━━━ Task material ━━━

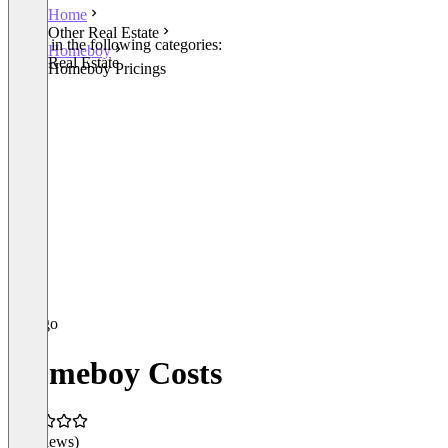
Home
Other Real Estate
Listed in the following categories:
Homeboy
Other Real Estate
Homeboy Pricings
Homeboy Costs
(0 reviews)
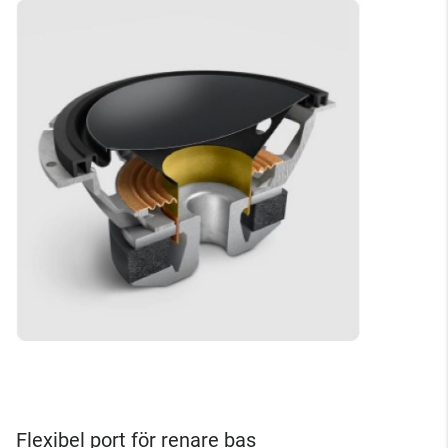
Flexibel port för renare bas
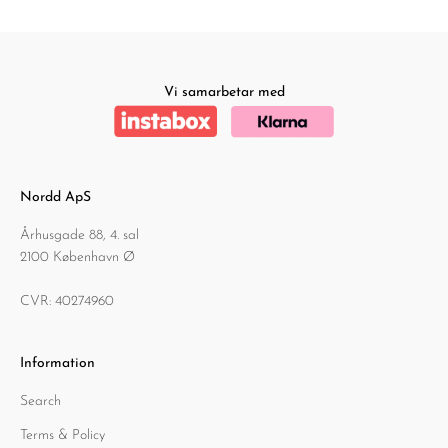
Vi samarbetar med
Nordd ApS
Århusgade 88, 4. sal
2100 København Ø
CVR: 40274960
Information
Search
Terms & Policy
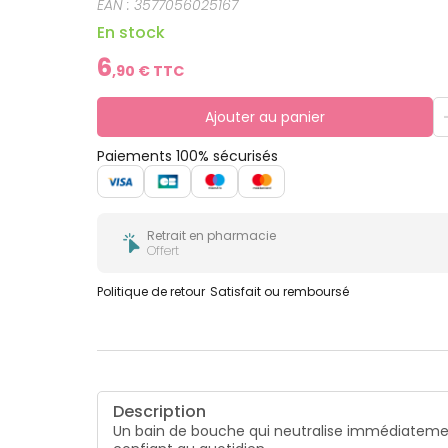
EAN :
3577056025167
En stock
6
,
90
€ TTC
Ajouter au panier
Paiements 100% sécurisés
Retrait en pharmacie
Offert
Politique de retour
Satisfait ou remboursé
Description
Un bain de bouche qui neutralise immédiatement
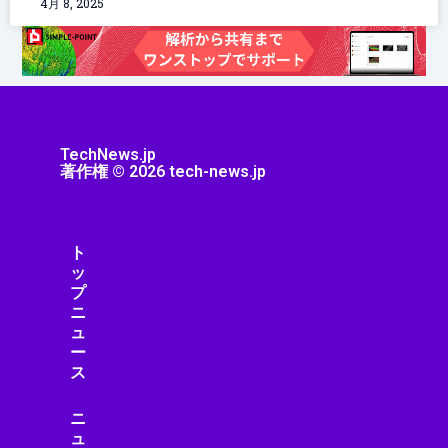
4月 8, 2025
TechNews.jp
著作権 © 2026 tech-news.jp
ト
ッ
プ
ニ
ュ
ー
ス
ニ
ュ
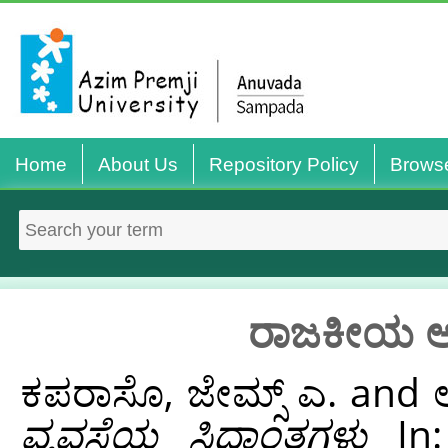
Home
About Us
Repository Policy
Brows
ರಾಜಕೀಯ ಆರ್
ಕಪರಾಸೊ, ಜೇಮ್ಸ್ ಎ.
and
ವ್ಯವಸ್ಥೆಯ ಸಿದ್ಧಾಂತಗಳು
In:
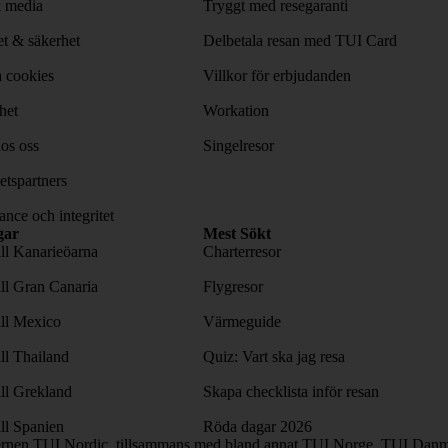
& media
Tryggt med resegaranti
tet & säkerhet
Delbetala resan med TUI Card
 cookies
Villkor för erbjudanden
het
Workation
os oss
Singelresor
tspartners
nce och integritet
gar
Mest Sökt
ill Kanarieöarna
Charterresor
ill Gran Canaria
Flygresor
ill Mexico
Värmeguide
ill Thailand
Quiz: Vart ska jag resa
ill Grekland
Skapa checklista inför resan
ill Spanien
Röda dagar 2026
ernen TUI Nordic, tillsammans med bland annat TUI Norge, TUI Danma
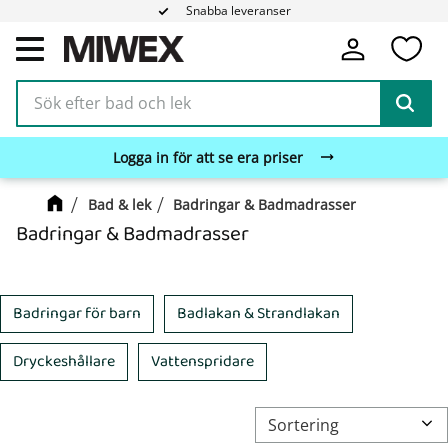
Snabba leveranser
Fa
Meny
Logga in för att se era priser
Bad & lek
Badringar & Badmadrasser
Badringar & Badmadrasser
Badringar för barn
Badlakan & Strandlakan
Dryckeshållare
Vattenspridare
Välj sortering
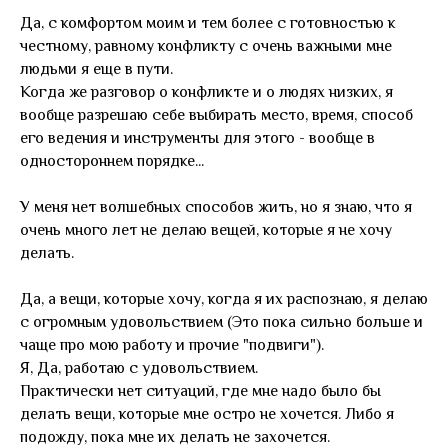
Да, с комфортом моим и тем более с готовностью к
честному, равному конфликту с очень важными мне
людьми я еще в пути.
Когда же разговор о конфликте и о людях низких, я
вообще разрешаю себе выбирать место, время, способ
его ведения и инструменты для этого - вообще в
одностороннем порядке...
У меня нет волшебных способов жить, но я знаю, что я
очень много лет не делаю вещей, которые я не хочу
делать.
Да, а вещи, которые хочу, когда я их распознаю, я делаю
с огромным удовольствием (Это пока сильно больше и
чаще про мою работу и прочие "подвиги").
Я, Да, работаю с удовольствием.
Практически нет ситуаций, где мне надо было бы
делать вещи, которые мне остро не хочется. Либо я
подожду, пока мне их делать не захочется.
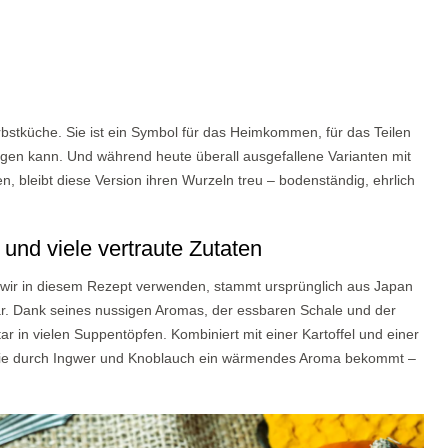
rbstküche. Sie ist ein Symbol für das Heimkommen, für das Teilen
iegen kann. Und während heute überall ausgefallene Varianten mit
, bleibt diese Version ihren Wurzeln treu – bodenständig, ehrlich
und viele vertraute Zutaten
n wir in diesem Rezept verwenden, stammt ursprünglich aus Japan
är. Dank seines nussigen Aromas, der essbaren Schale und der
 in vielen Suppentöpfen. Kombiniert mit einer Kartoffel und einer
, die durch Ingwer und Knoblauch ein wärmendes Aroma bekommt –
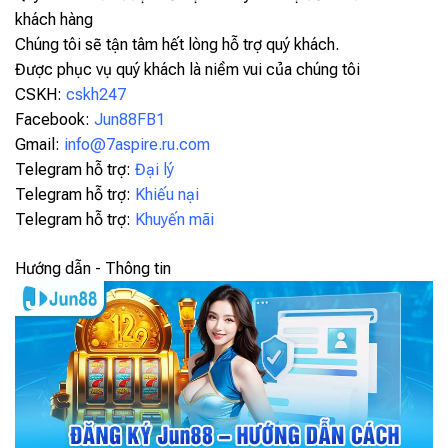
khách hàng
Chúng tôi sẽ tận tâm hết lòng hỗ trợ quý khách.
Được phục vụ quý khách là niềm vui của chúng tôi
CSKH:
cskh247
Facebook:
Jun88FB1
Gmail:
info@7aspire.ru.com
Telegram hỗ trợ:
Đại lý
Telegram hỗ trợ:
Khiếu nại
Telegram hỗ trợ:
Khuyến mãi
Hướng dẫn - Thông tin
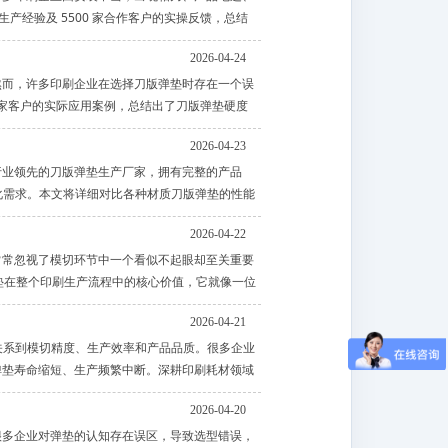
产经验及 5500 家合作客户的实操反馈，总结
2026-04-24
然而，许多印刷企业在选择刀版弹垫时存在一个误
 多家客户的实际应用案例，总结出了刀版弹垫硬度
2026-04-23
行业领先的刀版弹垫生产厂家，拥有完整的产品
化需求。本文将详细对比各种材质刀版弹垫的性能
2026-04-22
常常忽视了模切环节中一个看似不起眼却至关重要
弹垫在整个印刷生产流程中的核心价值，它就像一位
2026-04-21
却直接关系到模切精度、生产效率和产品品质。很多企业
弹垫寿命缩短、生产频繁中断。深耕印刷耗材领域
2026-04-20
很多企业对弹垫的认知存在误区，导致选型错误，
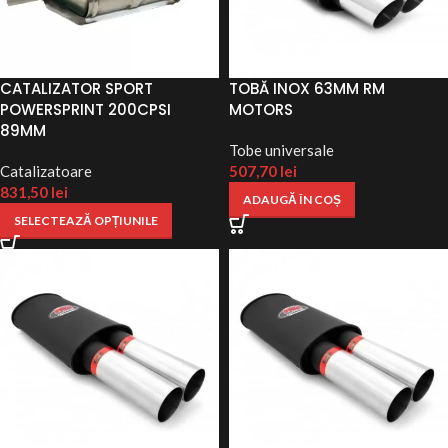
CATALIZATOR SPORT
TOBĂ INOX 63MM RM
POWERSPRINT 200CPSI
MOTORS
89MM
Tobe universale
Catalizatoare
507,70
lei
831,50
lei
ADAUGĂ ÎN COȘ
SELECTEAZĂ OPȚIUNILE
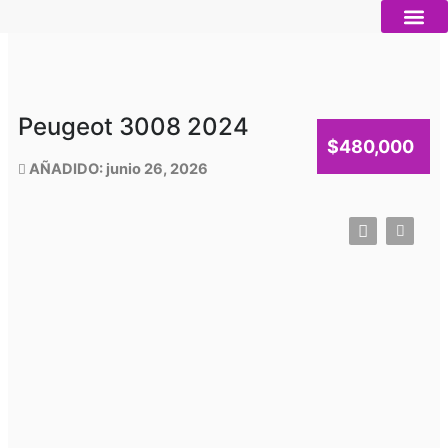
Ir
al
contenido
Autos nue
Vender mi auto
Servicios 
Peugeot 3008 2024
$480,000
AÑADIDO: junio 26, 2026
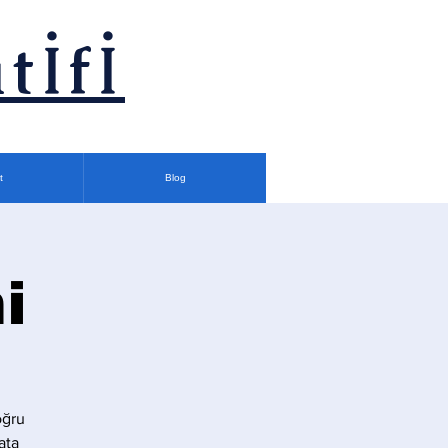
tİfİ
t
Blog
i
oğru
ata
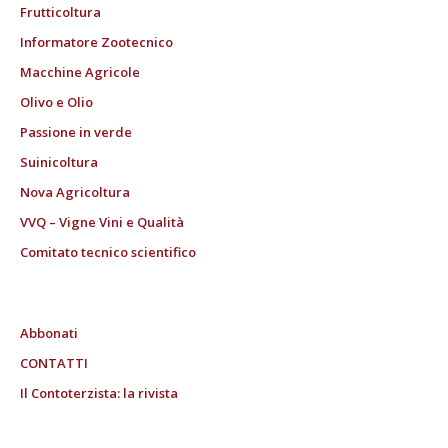
Frutticoltura
Informatore Zootecnico
Macchine Agricole
Olivo e Olio
Passione in verde
Suinicoltura
Nova Agricoltura
VVQ – Vigne Vini e Qualità
Comitato tecnico scientifico
Abbonati
CONTATTI
Il Contoterzista: la rivista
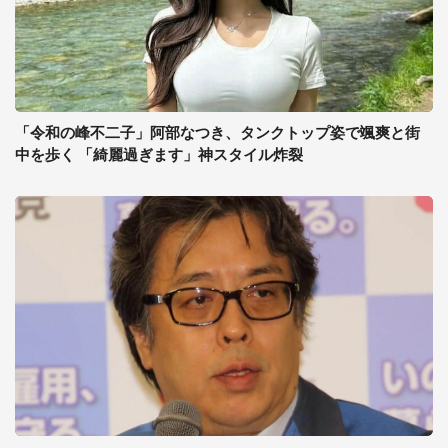
「令和の峰不二子」阿部なつき、タンクトップ姿で颯爽と街
中を歩く 「綺麗過ぎます」神スタイル炸裂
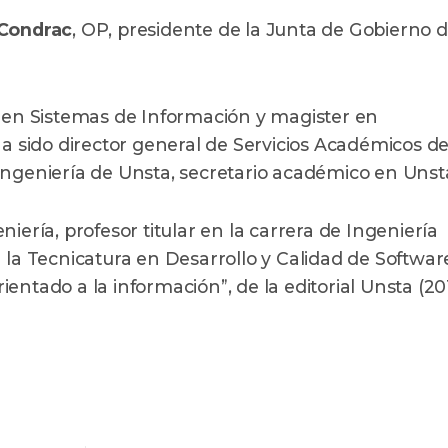
 Condrac
, OP, presidente de la Junta de Gobierno d
o en Sistemas de Información y magister en
Ha sido director general de Servicios Académicos de
Ingeniería de Unsta, secretario académico en Unst
iería, profesor titular en la carrera de Ingeniería
 la Tecnicatura en Desarrollo y Calidad de Software
rientado a la información”, de la editorial Unsta (201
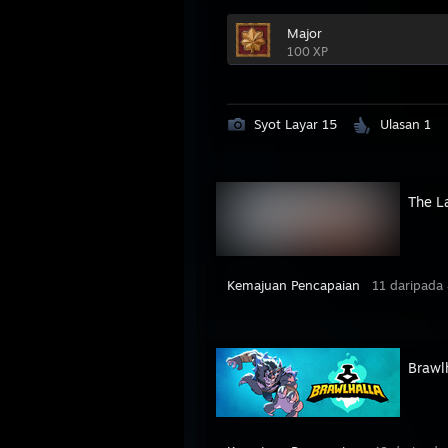
Major
100 XP
Syot Layar 15
Ulasan 1
The L
Kemajuan Pencapaian
11 daripada
Brawl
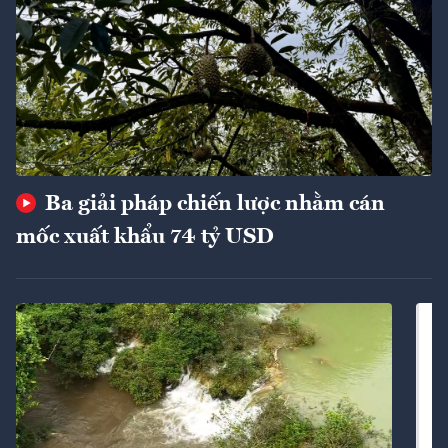
Ba giải pháp chiến lược nhằm cán
mốc xuất khẩu 74 tỷ USD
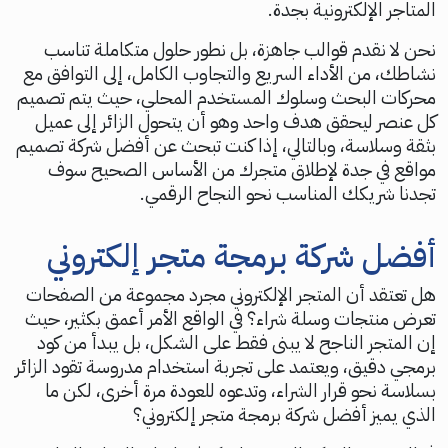
المتاجر الإلكترونية بجدة.
نحن لا نقدم قوالب جاهزة، بل نطور حلول متكاملة تناسب
نشاطك، من الأداء السريع والتجاوب الكامل، إلى التوافق مع
محركات البحث وسلوك المستخدم المحلي، حيث يتم تصميم
كل عنصر ليحقق هدف واحد وهو أن يتحول الزائر إلى عميل
بثقة وسلاسة، وبالتالي، إذا كنت تبحث عن أفضل شركة تصميم
مواقع في جدة لإطلاق متجرك من الأساس الصحيح سوف
تجدنا شريكك المناسب نحو النجاح الرقمي.
أفضل شركة برمجة متجر إلكتروني
هل تعتقد أن المتجر الإلكتروني مجرد مجموعة من الصفحات
تعرض منتجات وسلة شراء؟ في الواقع الأمر أعمق بكثير، حيث
إن المتجر الناجح لا يبنى فقط على الشكل، بل يبدأ من كود
برمجي دقيق، ويعتمد على تجربة استخدام مدروسة تقود الزائر
بسلاسة نحو قرار الشراء، وتدعوه للعودة مرة أخرى، لكن ما
الذي يميز أفضل شركة برمجة متجر إلكتروني؟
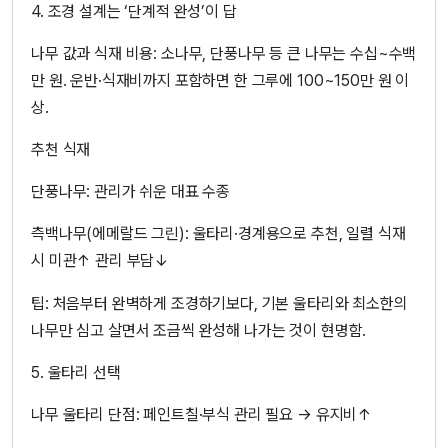
4. 조경 설계는 ‘단계적 완성’이 답
나무 값과 식재 비용: 소나무, 단풍나무 등 큰 나무는 수십~수백
만 원. 운반·식재비까지 포함하면 한 그루에 100~150만 원 이
상.
추천 식재
단풍나무: 관리가 쉬운 대표 수종
측백나무(에메랄드 그린): 울타리·경계용으로 추천, 일렬 식재
시 미관↑ 관리 부담↓
팁: 처음부터 완벽하게 조경하기보다, 기본 울타리와 최소한의
나무만 심고 살면서 조금씩 완성해 나가는 것이 현명함.
5. 울타리 선택
나무 울타리 단점: 페인트칠·부식 관리 필요 → 유지비↑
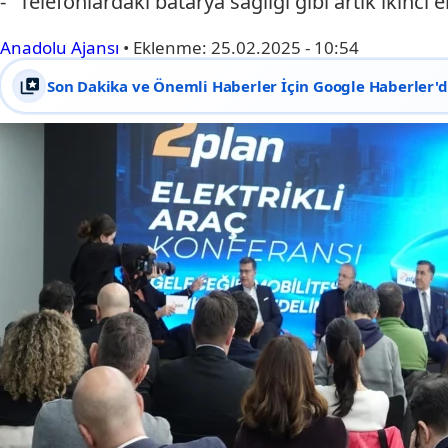
- "Telefonlardaki batarya sağlığı gibi artık ikinci
Anadolu Ajansı
•
Eklenme:
25.02.2025 - 10:54
Son Dakika ve Önemli Haberler İçin Google Haberler'de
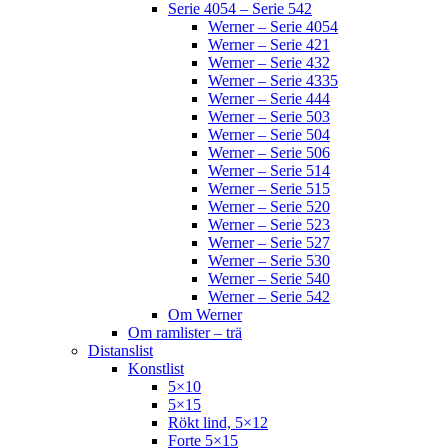
Serie 4054 – Serie 542
Werner – Serie 4054
Werner – Serie 421
Werner – Serie 432
Werner – Serie 4335
Werner – Serie 444
Werner – Serie 503
Werner – Serie 504
Werner – Serie 506
Werner – Serie 514
Werner – Serie 515
Werner – Serie 520
Werner – Serie 523
Werner – Serie 527
Werner – Serie 530
Werner – Serie 540
Werner – Serie 542
Om Werner
Om ramlister – trä
Distanslist
Konstlist
5×10
5×15
Rökt lind, 5×12
Forte 5×15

━━━

• [Exercise objective]:
Scan the records above for the word "вообще". Copy each line that has it.

• [Answer box]:
вообще разрешаю себе выбирать место, время, способ
его ведения и инструменты для этого - вообще в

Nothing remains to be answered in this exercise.